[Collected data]
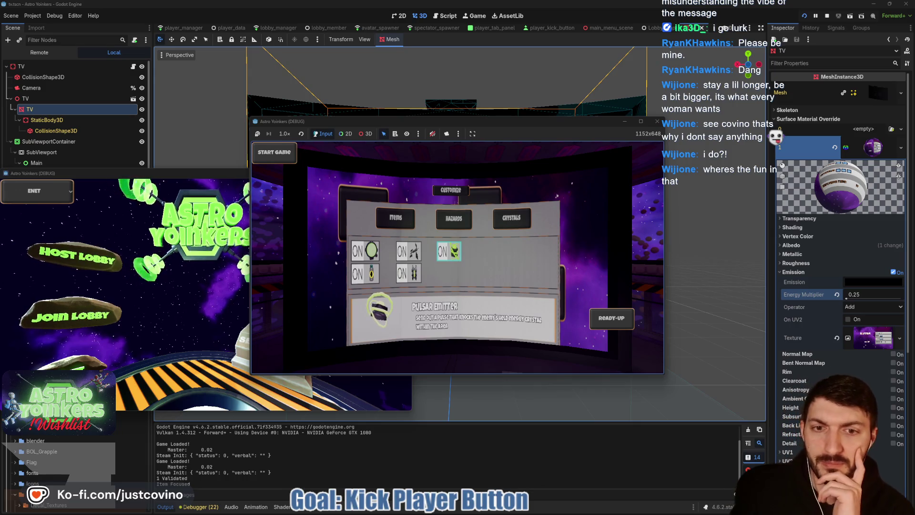
pyautogui.press('Left')
pyautogui.press('Left')
pyautogui.press('Down')
pyautogui.press('Up')
pyautogui.press('Down')
pyautogui.press('Right')
pyautogui.press('Up')
pyautogui.press('Right')
# Cycle through Hazards (Meteor Shower), crystal settings and Items, ending on the Hazards page
pyautogui.press('e')
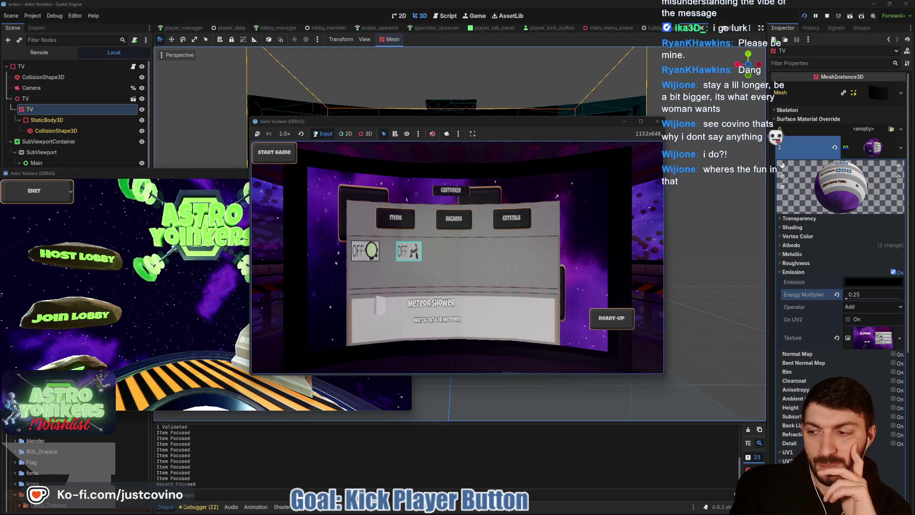
pyautogui.press('Right')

- **Work to complete**
Your answer must be the full set of entries, set down exactly and without pictures.

- **Exercise solution**
pyautogui.press('Left')
pyautogui.press('Left')
pyautogui.press('Down')
pyautogui.press('Up')
pyautogui.press('Down')
pyautogui.press('Right')
pyautogui.press('Up')
pyautogui.press('Right')
# Cycle through Hazards (Meteor Shower), crystal settings and Items, ending on the Hazards page
pyautogui.press('e')
pyautogui.press('Right')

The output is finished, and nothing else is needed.